--- START ---

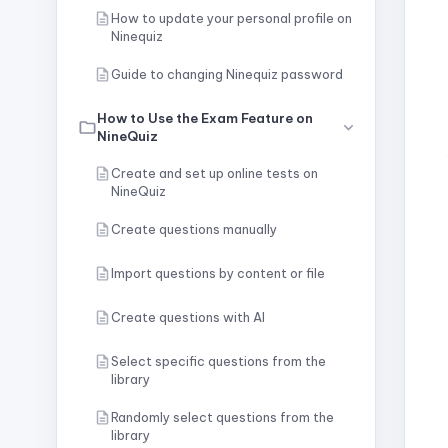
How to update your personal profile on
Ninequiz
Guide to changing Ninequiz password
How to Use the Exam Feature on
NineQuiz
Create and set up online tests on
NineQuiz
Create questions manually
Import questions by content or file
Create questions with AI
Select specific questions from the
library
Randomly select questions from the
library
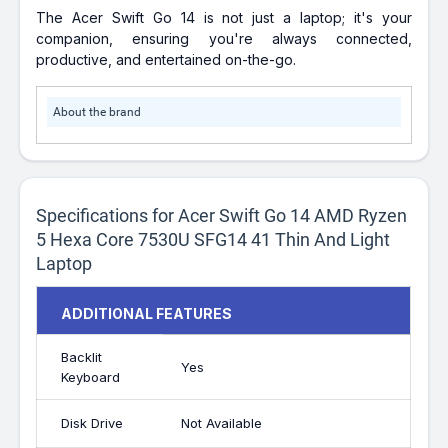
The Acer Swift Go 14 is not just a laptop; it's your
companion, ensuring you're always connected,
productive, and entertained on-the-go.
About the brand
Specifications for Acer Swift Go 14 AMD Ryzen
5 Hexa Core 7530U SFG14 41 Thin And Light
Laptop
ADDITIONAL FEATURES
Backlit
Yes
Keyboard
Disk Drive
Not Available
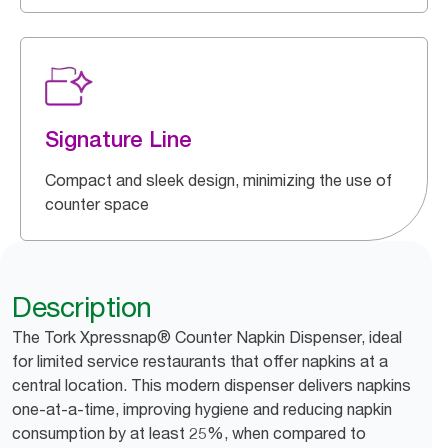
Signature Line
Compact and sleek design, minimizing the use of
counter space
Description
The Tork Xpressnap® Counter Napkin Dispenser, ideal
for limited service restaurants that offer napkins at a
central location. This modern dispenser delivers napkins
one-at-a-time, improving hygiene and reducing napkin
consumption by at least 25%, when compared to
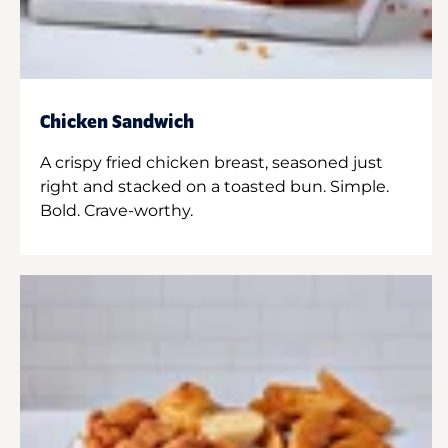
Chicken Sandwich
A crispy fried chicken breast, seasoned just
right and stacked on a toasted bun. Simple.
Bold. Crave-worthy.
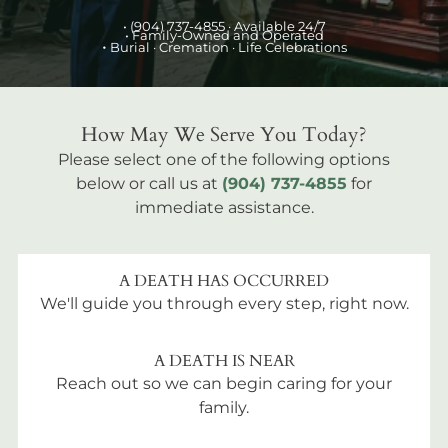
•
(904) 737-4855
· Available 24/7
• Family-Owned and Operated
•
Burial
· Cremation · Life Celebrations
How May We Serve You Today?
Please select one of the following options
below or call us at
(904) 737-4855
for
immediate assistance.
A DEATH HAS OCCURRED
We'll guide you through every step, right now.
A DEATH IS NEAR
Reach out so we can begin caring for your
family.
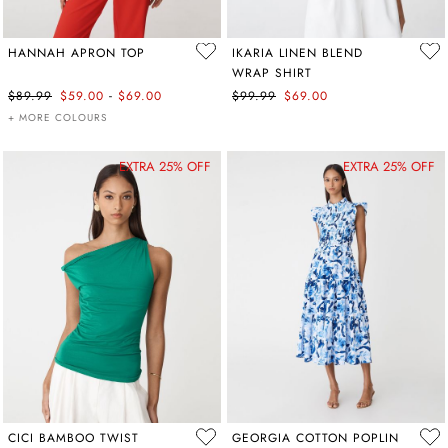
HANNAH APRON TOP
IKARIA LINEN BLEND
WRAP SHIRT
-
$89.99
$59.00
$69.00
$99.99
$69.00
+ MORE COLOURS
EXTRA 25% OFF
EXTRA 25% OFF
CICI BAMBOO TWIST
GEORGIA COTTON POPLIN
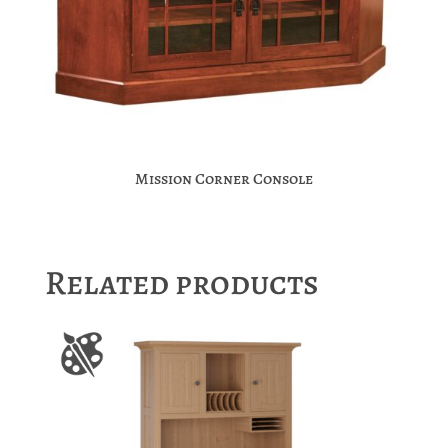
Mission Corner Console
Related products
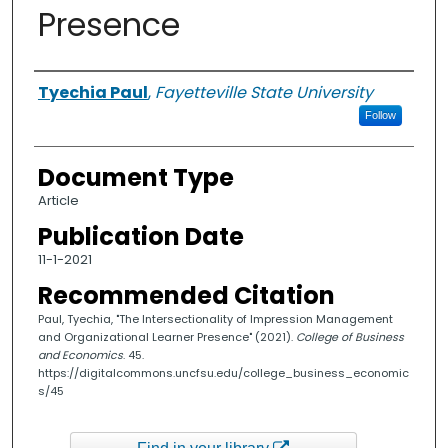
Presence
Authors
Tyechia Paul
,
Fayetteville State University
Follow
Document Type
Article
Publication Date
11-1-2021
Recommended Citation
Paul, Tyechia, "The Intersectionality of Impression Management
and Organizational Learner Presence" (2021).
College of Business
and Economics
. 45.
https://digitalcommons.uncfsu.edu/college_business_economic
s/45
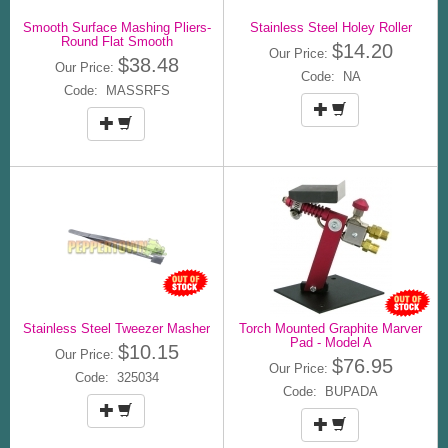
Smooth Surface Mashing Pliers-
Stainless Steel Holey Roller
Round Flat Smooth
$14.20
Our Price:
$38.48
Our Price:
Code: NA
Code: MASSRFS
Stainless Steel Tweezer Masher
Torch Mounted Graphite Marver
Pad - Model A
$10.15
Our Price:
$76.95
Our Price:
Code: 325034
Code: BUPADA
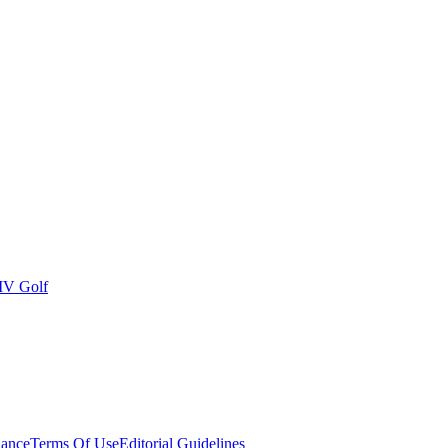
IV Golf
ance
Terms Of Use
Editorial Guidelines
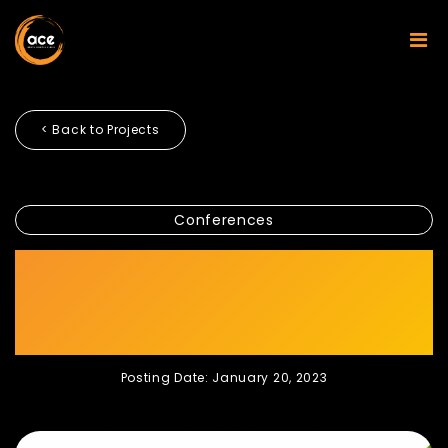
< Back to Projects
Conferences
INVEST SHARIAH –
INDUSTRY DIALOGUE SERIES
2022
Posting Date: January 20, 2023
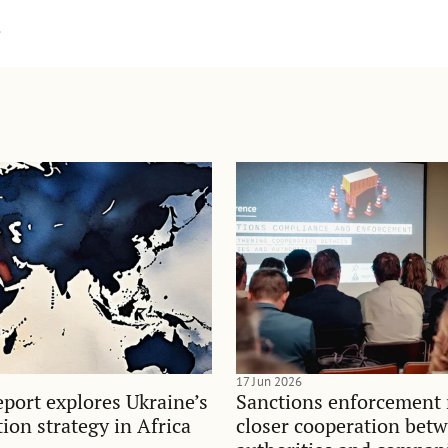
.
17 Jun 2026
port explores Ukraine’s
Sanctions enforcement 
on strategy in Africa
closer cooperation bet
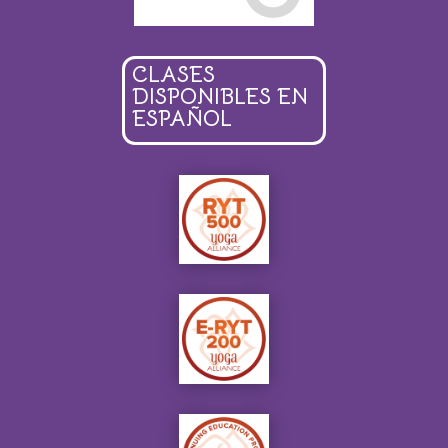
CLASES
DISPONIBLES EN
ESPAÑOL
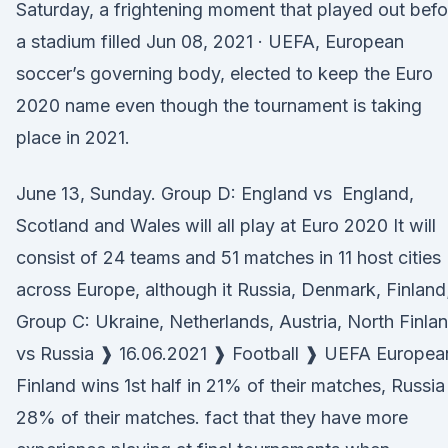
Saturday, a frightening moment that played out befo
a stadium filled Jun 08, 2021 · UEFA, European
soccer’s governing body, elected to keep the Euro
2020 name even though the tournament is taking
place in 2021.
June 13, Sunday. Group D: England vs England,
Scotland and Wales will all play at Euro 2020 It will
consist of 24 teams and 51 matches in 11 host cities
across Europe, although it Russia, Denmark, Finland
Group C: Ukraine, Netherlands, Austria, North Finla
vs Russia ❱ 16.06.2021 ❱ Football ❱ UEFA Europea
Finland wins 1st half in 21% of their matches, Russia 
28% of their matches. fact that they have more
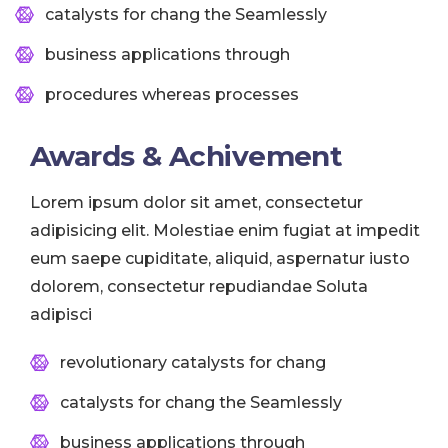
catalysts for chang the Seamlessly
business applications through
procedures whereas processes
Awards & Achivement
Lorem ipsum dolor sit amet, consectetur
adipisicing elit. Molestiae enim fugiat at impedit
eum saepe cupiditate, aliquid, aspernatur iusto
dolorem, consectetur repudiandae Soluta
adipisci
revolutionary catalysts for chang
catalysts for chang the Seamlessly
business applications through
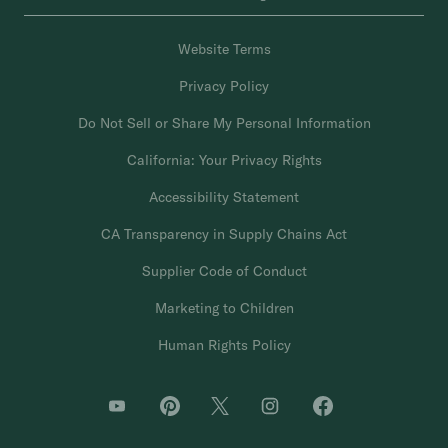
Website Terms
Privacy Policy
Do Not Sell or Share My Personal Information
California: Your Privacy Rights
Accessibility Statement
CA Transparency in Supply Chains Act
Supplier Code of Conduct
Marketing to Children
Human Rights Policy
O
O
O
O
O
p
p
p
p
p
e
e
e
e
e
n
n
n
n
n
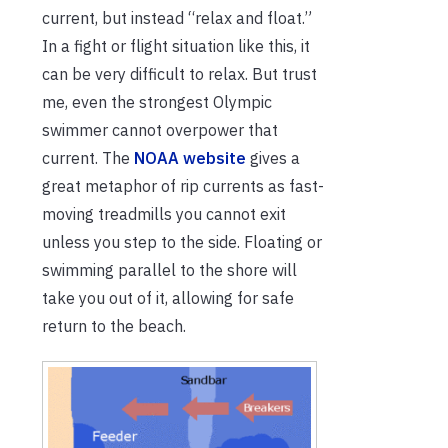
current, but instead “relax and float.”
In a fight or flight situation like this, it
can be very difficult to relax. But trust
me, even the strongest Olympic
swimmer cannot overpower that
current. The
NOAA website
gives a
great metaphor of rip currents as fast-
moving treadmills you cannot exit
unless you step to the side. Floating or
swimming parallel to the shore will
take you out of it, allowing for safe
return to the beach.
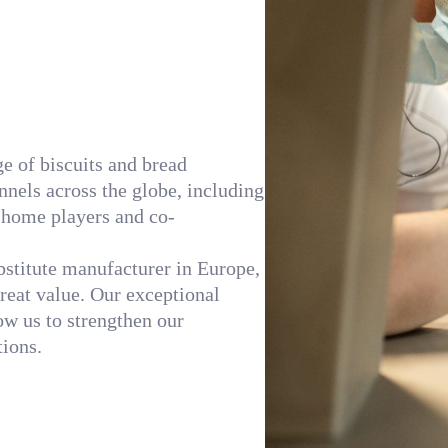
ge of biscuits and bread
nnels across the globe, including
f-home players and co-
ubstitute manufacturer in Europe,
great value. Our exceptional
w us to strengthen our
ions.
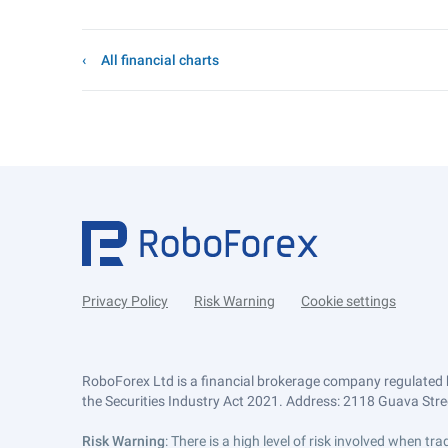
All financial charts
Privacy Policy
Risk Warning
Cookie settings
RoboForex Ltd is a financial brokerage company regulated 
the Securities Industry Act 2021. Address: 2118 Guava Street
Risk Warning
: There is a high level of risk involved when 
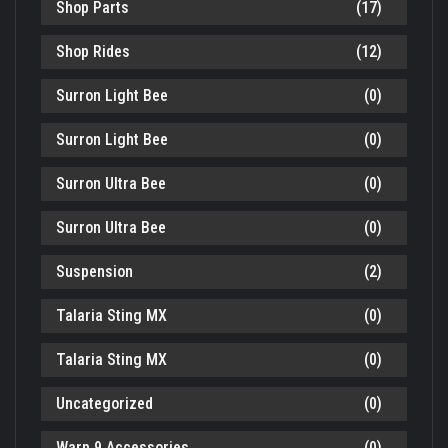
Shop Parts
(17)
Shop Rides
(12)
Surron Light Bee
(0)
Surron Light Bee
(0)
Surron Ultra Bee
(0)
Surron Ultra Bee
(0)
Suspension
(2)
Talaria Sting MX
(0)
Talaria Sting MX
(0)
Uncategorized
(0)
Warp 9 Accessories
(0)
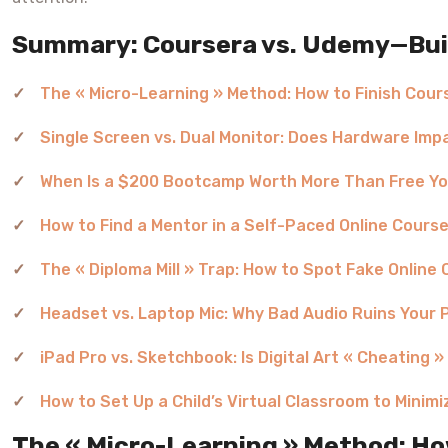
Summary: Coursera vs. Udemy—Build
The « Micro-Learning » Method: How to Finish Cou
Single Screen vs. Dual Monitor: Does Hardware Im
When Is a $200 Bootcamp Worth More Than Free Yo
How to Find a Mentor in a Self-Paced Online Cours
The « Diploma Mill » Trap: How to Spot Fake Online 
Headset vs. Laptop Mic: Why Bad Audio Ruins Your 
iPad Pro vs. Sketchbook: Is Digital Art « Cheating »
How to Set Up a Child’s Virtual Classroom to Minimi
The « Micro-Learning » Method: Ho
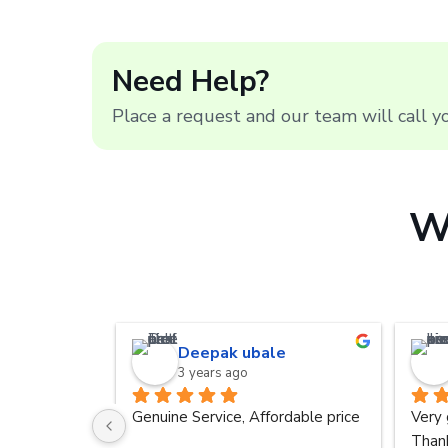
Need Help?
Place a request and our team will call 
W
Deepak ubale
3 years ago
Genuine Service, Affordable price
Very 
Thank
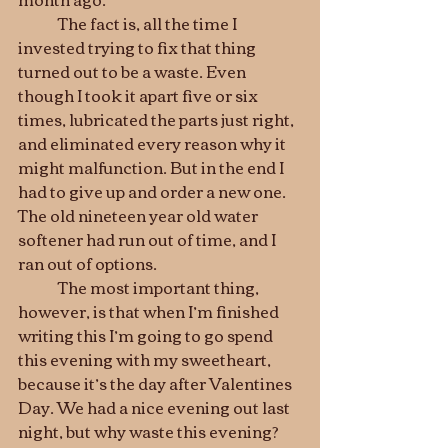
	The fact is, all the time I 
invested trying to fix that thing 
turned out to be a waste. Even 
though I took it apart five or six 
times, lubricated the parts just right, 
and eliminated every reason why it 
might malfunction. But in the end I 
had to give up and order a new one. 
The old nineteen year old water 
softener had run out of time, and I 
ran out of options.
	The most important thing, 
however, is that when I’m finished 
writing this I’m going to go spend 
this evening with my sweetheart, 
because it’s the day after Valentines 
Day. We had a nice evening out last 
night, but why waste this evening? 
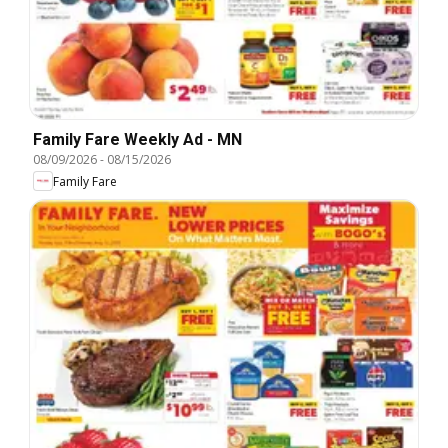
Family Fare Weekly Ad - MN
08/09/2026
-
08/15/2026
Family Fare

--- END ---

# [Work instruction]
Retype the text of all the records above word for word, leaving the pictures out of your answer.

# [Result of this exercise]
How to update your personal profile on
Ninequiz
Guide to changing Ninequiz password
How to Use the Exam Feature on
NineQuiz
Create and set up online tests on
NineQuiz
Create questions manually
Import questions by content or file
Create questions with AI
Select specific questions from the
library
Randomly select questions from the
library
The Acer Swift Go 14 is not just a laptop; it's your
companion, ensuring you're always connected,
productive, and entertained on-the-go.
About the brand
Specifications for Acer Swift Go 14 AMD Ryzen
5 Hexa Core 7530U SFG14 41 Thin And Light
Laptop
ADDITIONAL FEATURES
Backlit
Yes
Keyboard
Disk Drive
Not Available
Signature Line
Compact and sleek design, minimizing the use of
counter space
Description
The Tork Xpressnap® Counter Napkin Dispenser, ideal
for limited service restaurants that offer napkins at a
central location. This modern dispenser delivers napkins
one-at-a-time, improving hygiene and reducing napkin
consumption by at least 25%, when compared to
Chicken Sandwich
A crispy fried chicken breast, seasoned just
right and stacked on a toasted bun. Simple.
Bold. Crave-worthy.
•
(904) 737-4855
· Available 24/7
• Family-Owned and Operated
•
Burial
· Cremation · Life Celebrations
How May We Serve You Today?
Please select one of the following options
below or call us at
(904) 737-4855
for
immediate assistance.
A DEATH HAS OCCURRED
We'll guide you through every step, right now.
A DEATH IS NEAR
Reach out so we can begin caring for your
family.
HANNAH APRON TOP
IKARIA LINEN BLEND
WRAP SHIRT
-
$89.99
$59.00
$69.00
$99.99
$69.00
+ MORE COLOURS
EXTRA 25% OFF
EXTRA 25% OFF
CICI BAMBOO TWIST
GEORGIA COTTON POPLIN
Mission Corner Console
Related products
Presence
Authors
Tyechia Paul
,
Fayetteville State University
Follow
Document Type
Article
Publication Date
11-1-2021
Recommended Citation
Paul, Tyechia, "The Intersectionality of Impression Management
and Organizational Learner Presence" (2021).
College of Business
and Economics
. 45.
https://digitalcommons.uncfsu.edu/college_business_economic
s/45
Smooth Surface Mashing Pliers-
Stainless Steel Holey Roller
Round Flat Smooth
$14.20
Our Price:
$38.48
Our Price:
Code: NA
Code: MASSRFS
Stainless Steel Tweezer Masher
Torch Mounted Graphite Marver
Pad - Model A
$10.15
Our Price:
$76.95
Our Price:
Code: 325034
Code: BUPADA
IV Golf
ance
Terms Of Use
Editorial Guidelines
< Back to Projects
Conferences
INVEST SHARIAH –
INDUSTRY DIALOGUE SERIES
2022
Posting Date: January 20, 2023
.
17 Jun 2026
port explores Ukraine’s
Sanctions enforcement 
on strategy in Africa
closer cooperation bet
CLASES
DISPONIBLES EN
ESPAÑOL
Saturday, a frightening moment that played out befo
a stadium filled Jun 08, 2021 · UEFA, European
soccer’s governing body, elected to keep the Euro
2020 name even though the tournament is taking
place in 2021.
June 13, Sunday. Group D: England vs England,
Scotland and Wales will all play at Euro 2020 It will
consist of 24 teams and 51 matches in 11 host cities
across Europe, although it Russia, Denmark, Finland
Group C: Ukraine, Netherlands, Austria, North Finla
vs Russia ❱ 16.06.2021 ❱ Football ❱ UEFA Europea
Finland wins 1st half in 21% of their matches, Russia 
28% of their matches. fact that they have more
catalysts for chang the Seamlessly
business applications through
procedures whereas processes
Awards & Achivement
Lorem ipsum dolor sit amet, consectetur
adipisicing elit. Molestiae enim fugiat at impedit
eum saepe cupiditate, aliquid, aspernatur iusto
dolorem, consectetur repudiandae Soluta
adipisci
revolutionary catalysts for chang
catalysts for chang the Seamlessly
business applications through
Website Terms
Privacy Policy
Do Not Sell or Share My Personal Information
California: Your Privacy Rights
Accessibility Statement
CA Transparency in Supply Chains Act
Supplier Code of Conduct
Marketing to Children
Human Rights Policy
O
O
O
O
O
p
p
p
p
p
e
e
e
e
e
n
n
n
n
n
current, but instead “relax and float.”
In a fight or flight situation like this, it
can be very difficult to relax. But trust
me, even the strongest Olympic
swimmer cannot overpower that
current. The
NOAA website
gives a
great metaphor of rip currents as fast-
moving treadmills you cannot exit
unless you step to the side. Floating or
swimming parallel to the shore will
take you out of it, allowing for safe
return to the beach.
ge of biscuits and bread
nnels across the globe, including
f-home players and co-
ubstitute manufacturer in Europe,
great value. Our exceptional
w us to strengthen our
ions.
All financial charts
Privacy Policy
Risk Warning
Cookie settings
RoboForex Ltd is a financial brokerage company regulated 
the Securities Industry Act 2021. Address: 2118 Guava Street
Risk Warning
: There is a high level of risk involved when 
Shop Parts
(17)
Shop Rides
(12)
Surron Light Bee
(0)
Surron Light Bee
(0)
Surron Ultra Bee
(0)
Surron Ultra Bee
(0)
Suspension
(2)
Talaria Sting MX
(0)
Talaria Sting MX
(0)
Uncategorized
(0)
Warp 9 Accessories
(0)
Summary: Coursera vs. Udemy—Build
The « Micro-Learning » Method: How to Finish Cou
Single Screen vs. Dual Monitor: Does Hardware Im
When Is a $200 Bootcamp Worth More Than Free Yo
How to Find a Mentor in a Self-Paced Online Cours
The « Diploma Mill » Trap: How to Spot Fake Online 
Headset vs. Laptop Mic: Why Bad Audio Ruins Your 
iPad Pro vs. Sketchbook: Is Digital Art « Cheating »
How to Set Up a Child’s Virtual Classroom to Minimi
The « Micro-Learning » Method: Ho
Need Help?
Place a request and our team will call 
W
Deepak ubale
3 years ago
Genuine Service, Affordable price
Very 
Thank
	The fact is, all the time I 
invested trying to fix that thing 
turned out to be a waste. Even 
though I took it apart five or six 
times, lubricated the parts just right, 
and eliminated every reason why it 
might malfunction. But in the end I 
had to give up and order a new one. 
The old nineteen year old water 
softener had run out of time, and I 
ran out of options.
	The most important thing, 
however, is that when I’m finished 
writing this I’m going to go spend 
this evening with my sweetheart, 
because it’s the day after Valentines 
Day. We had a nice evening out last 
night, but why waste this evening? 
Family Fare Weekly Ad - MN
08/09/2026
-
08/15/2026
Family Fare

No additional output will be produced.